Source document section start
## Loading in Multiple Documents

My current solution is a drag and drop. But I want to preload data from our notion. And be able to query off of that.

In [2]:
import os
import sys

from langchain.document_loaders import TextLoader
from langchain.document_loaders import DirectoryLoader
from langchain.indexes import VectorstoreIndexCreator
from langchain.text_splitter import RecursiveCharacterTextSplitter

data_dir = './../data/'

loader = DirectoryLoader(data_dir, glob="*.txt")

In [42]:
text_splitter = RecursiveCharacterTextSplitter(chunk_size=1000, chunk_overlap=100)

In [43]:
docs = loader.load()
Source document section end
Listed records section start
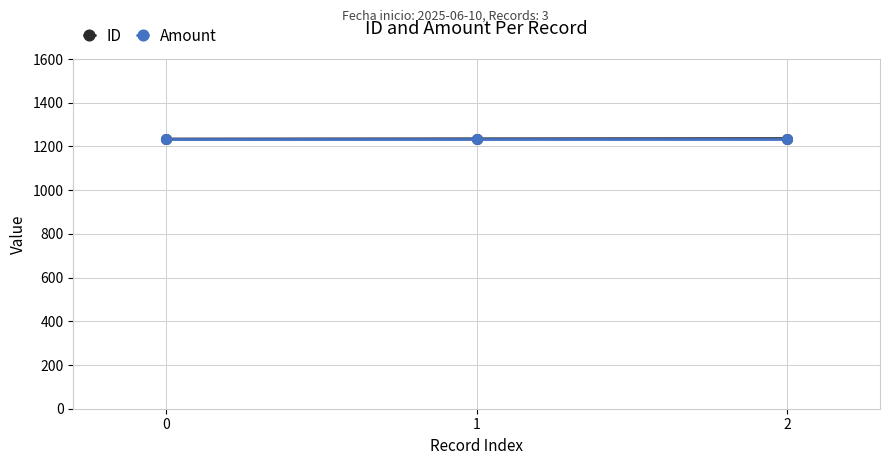

What is the total value across all series at 0?

2468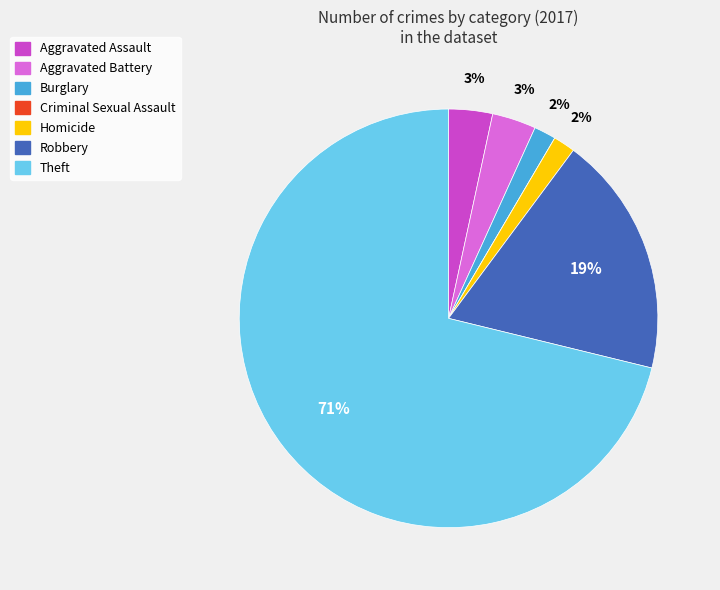

To the nearest percent, what is the difference between the largest and smallest slice percentages?

71%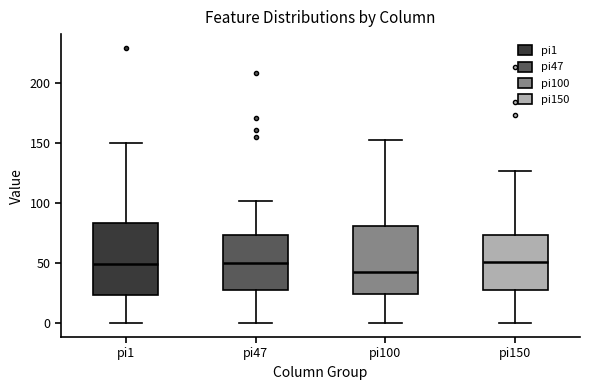

Where is the lower edge of the box for pi150 on the y-axis? The values are not printed on the chart, so give them approximately, as read against the axis.

30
Listed records section end
» Activity list:
**a)** Could you return the passage from the post on loading multiple documents, starting at "from langchain.document_loaders import TextLoader" and ending at "docs = loader.load()"?
**b)** In the post on loading multiple documents, why does the writer want more than the current drag-and-drop solution? Answer in one to three sentences.

» List of solutions:
**a)**
from langchain.document_loaders import TextLoader
from langchain.document_loaders import DirectoryLoader
from langchain.indexes import VectorstoreIndexCreator
from langchain.text_splitter import RecursiveCharacterTextSplitter

data_dir = './../data/'

loader = DirectoryLoader(data_dir, glob="*.txt")

In [42]:
text_splitter = RecursiveCharacterTextSplitter(chunk_size=1000, chunk_overlap=100)

In [43]:
docs = loader.load()

**b)** The writer wants to preload data from their Notion instead of relying only on drag and drop. They also want to be able to query off of that preloaded data.